APPLY WHAT YOU READ:
1/ Answer these questions on the text about tmesis, one answer per line:
(a) Which modern languages are named as using separable verbs in normal grammar?
(b) Which word does the poet Ennius split?
(c) Besides kennings, what did skalds use tmesis for?
2/ From the text on tmesis, reproduce the passage that opens with the words containing "In its strictest" and closes with "a separate phrase.", replacing "interpolated" with "inserted".
3/ Extend the text on tmesis with the passage that would follow its final sentence.
(Beginning of TEXT SECTION)
In its strictest sense, tmesis (; plural tmeses ; Ancient Greek:  tmēsis  "a cutting" <  temnō, "I cut") is a word compound that is divided into two parts, with another word infixed between the parts, thus constituting a separate word compound. In a broader sense, tmesis is a recognizable phrase (such as a phrasal verb) or word that is divided into two parts, with one or more words interpolated between the parts, thus creating a separate phrase.

Verbs
Tmesis of prefixed verbs (whereby the prefix is separated from the simple verb) was an original feature of the Ancient Greek language, common in Homer (and later poetry), but not used in Attic prose.  Such separable verbs are also part of the normal grammatical usage of some modern languages, such as Dutch and German.

Ancient Greek
Tmesis in Ancient Greek is something of a misnomer, since there is not necessarily a splitting of the prefix from the verb; rather the consensus now seems to be that the separate prefix or pre-verb reflects a stage in the language where the prefix had not yet joined onto the verb.  There are many examples in Homer's epics, the Iliad and the Odyssey, both of which preserve archaic features.  One common and oft-cited example is  (kata dakrua leibōn; "shedding tears"), in which the pre-verb/prefix  kata- "down" has not yet joined the verbal participle  leibōn "shedding". In later Greek, these would combine to form the compound verb  kataleibōn "shedding (in a downwards direction)".

Latin
Tmesis is found as a poetic or rhetorical device in classical Latin poetry, such as Ovid's Metamorphoses. Words such as circumdare ("to surround") are split apart with other words of the sentence in between, e.g. circum virum dant: "they surround the man" (circumdant (circum- prefix + dant)). This device is used in this way to create a visual image of surrounding the man by means of the words on the line. In the work of the poet Ennius, the literal splitting of the word cerebrum creates a vivid image: saxo cere comminuit brum "he shattered his brain with a rock."

Old Irish
Tmesis can be found in some early Old Irish texts, such as Audacht Morainn. Old Irish verbs are found at the beginning of clauses (in a VSO word order) and often possess prepositional pre-verbal particles, e.g. ad-midethar (ad- prefix) "evaluates, estimates". Tmesis occurs when the pre-verbal particle is separated from the verbal stem and the verbal stem is placed in clause final position while the pre-verbal particle/prefix remains at the beginning of the clause. This results in an abnormal word order, e.g. ad- cruth caín -cichither "[the] fair form will be seen" (where ad-chichither is the future third-person singular passive of ad-cí "sees").

Old Norse
Examples of tmesis have been found in skaldic poetry. In addition to the use of kennings, skalds used tmesis to obscure the meaning of the poem. One use of tmesis was to divide the elements of personal names.
(End of TEXT SECTION)
(Beginning of AVAILABLE DATA)
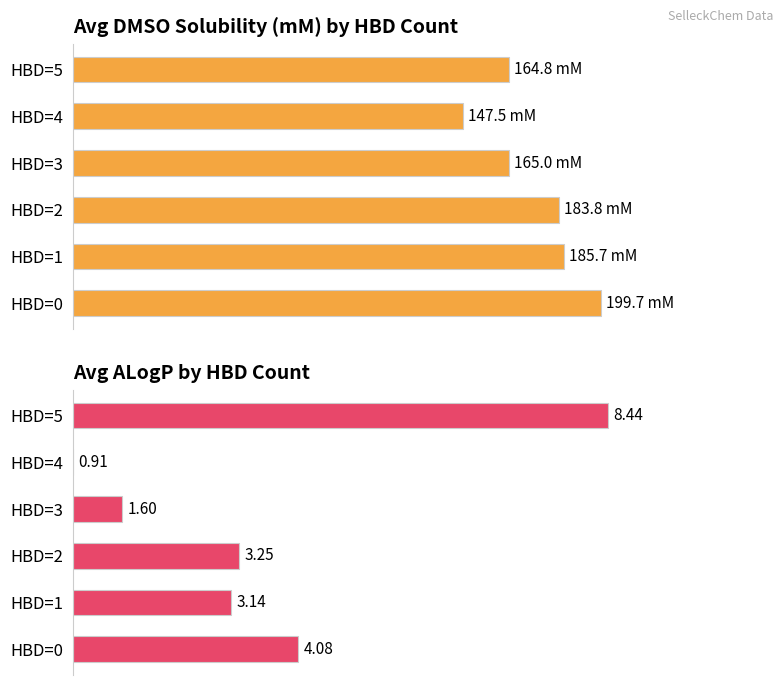

Are the bars grouped side by side (vs. stacked)?

Yes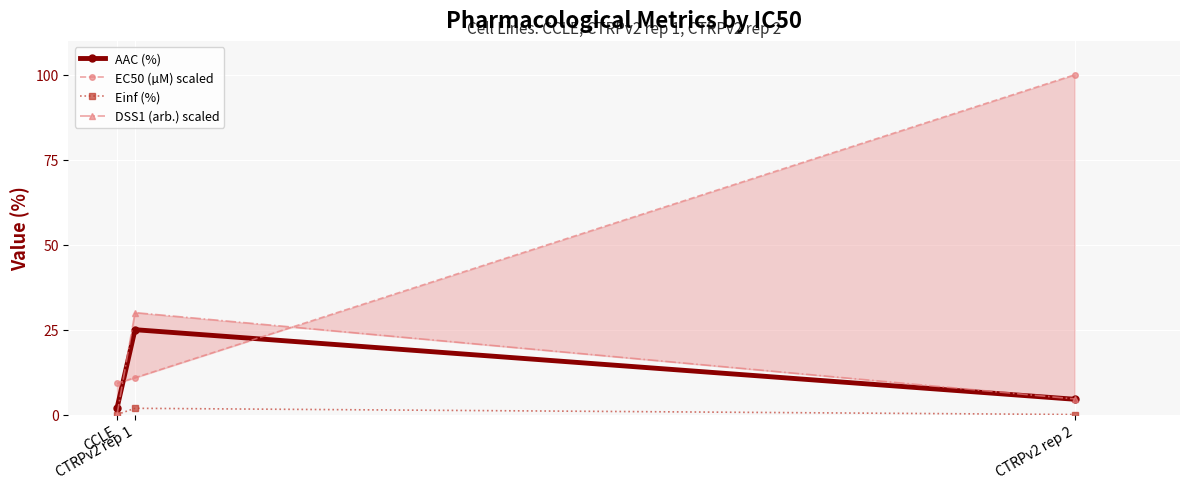

What is the total value across all series at CTRPv2 rep 1?

67.6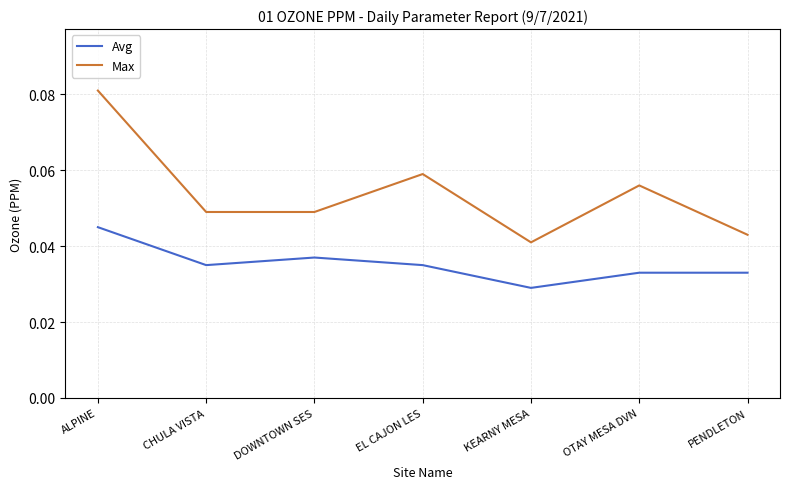

True or false: Max has a value of 0.0 at EL CAJON LES.

False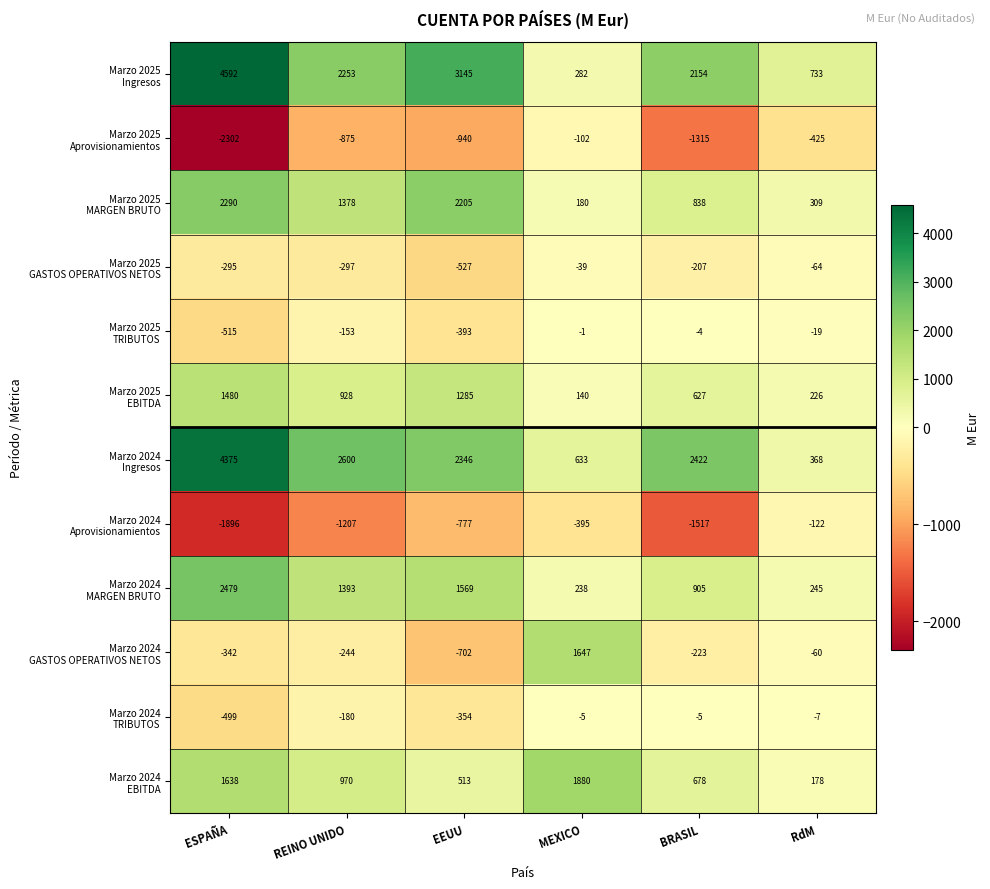

How many series are shown in this chart?

12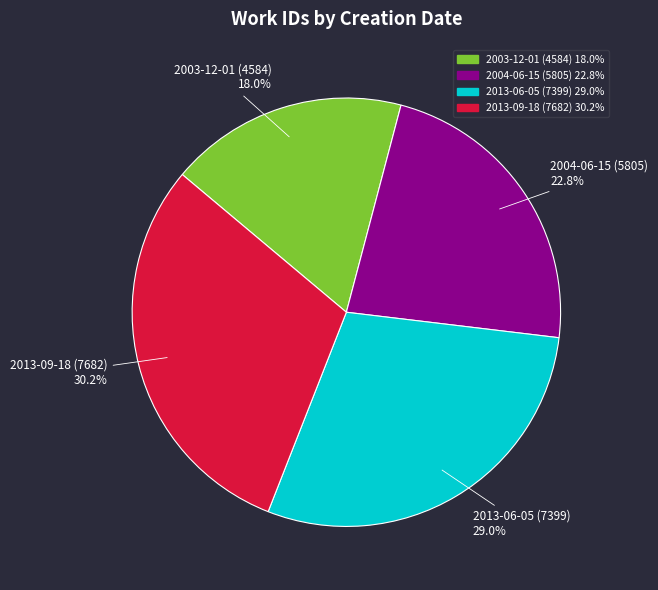

How many slices are in this pie chart?

4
(End of AVAILABLE DATA)
OUTPUTS IN ORDER:
1/
(a) Dutch and German
(b) Cerebrum
(c) To obscure the meaning of the poem

2/
In its strictest sense, tmesis (; plural tmeses ; Ancient Greek:  tmēsis  "a cutting" <  temnō, "I cut") is a word compound that is divided into two parts, with another word infixed between the parts, thus constituting a separate word compound. In a broader sense, tmesis is a recognizable phrase (such as a phrasal verb) or word that is divided into two parts, with one or more words inserted between the parts, thus creating a separate phrase.

3/
German
The so-called separable verbs have a separable particle that changes the meaning of the root verb, but that does not always remain attached to the root verb. German sentence structure normally places verbs in second position or final position. For separable verbs, the particle always appears in final position. If a particular sentence's structure places the entire verb in final position, then the particle and root verb appear together. If a sentence places the verb in second position, then only the root verb will appear in second position; the separated particle remains at the end of the sentence. For example, the separable verb anfangen ("to start") consists of the separable particle an and the root fangen:

Root verb in second position: Ich fange die Arbeit an. ("I start the work.")
Root verb in final position: Morgens trinke ich heiße Schokolade, weil ich dann die Arbeit anfange. ("In the morning I drink hot chocolate, because afterwards I begin the work.")

However, in many other German verbs the particle (such as be- or ent-) is inseparable, always staying with the root verb.

In some verbs, the past participle prefix ge is inserted in the middle of the word, for instance:

Ich habe die Arbeit bereits angefangen. ("I have already begun the assignment.")

English
Colloquial examples include un-bloody-believable and several variants. Numerous English words are joined with the vulgar infix -fucking-, such as "unfuckingbelievable". The phrase A whole nother...(story / kettle of fish / ball game / etc.), wherein whole is interpolated within the word another, is an example of tmesis that results in a noun phrase rather than a compound word.

English employs a large number of phrasal verbs, consisting of a core verb and a particle. A phrasal verb is written as two words that are analyzed semantically as a unit, but the unit may be separable under certain circumstances. For example, regarding a phrasal verb that has a transitive sense: 
Turn off the light  OR  Turn the light off. (optional tmesis)
Hand in the application OR Hand it in. (optional tmesis)

Similarly, tmesis can occur regarding a phrasal verb that has an intransitive sense. For example:
Come back tomorrow OR Come on back tomorrow. (adjunctive tmesis)
Let's head out OR Let's head right out. (adjunctive tmesis)

The intervention of an adverb or transitive object in the middle of the phrasal verb can be viewed as a form of tmesis even though the semantic unit being separated is written as two words even when not separated.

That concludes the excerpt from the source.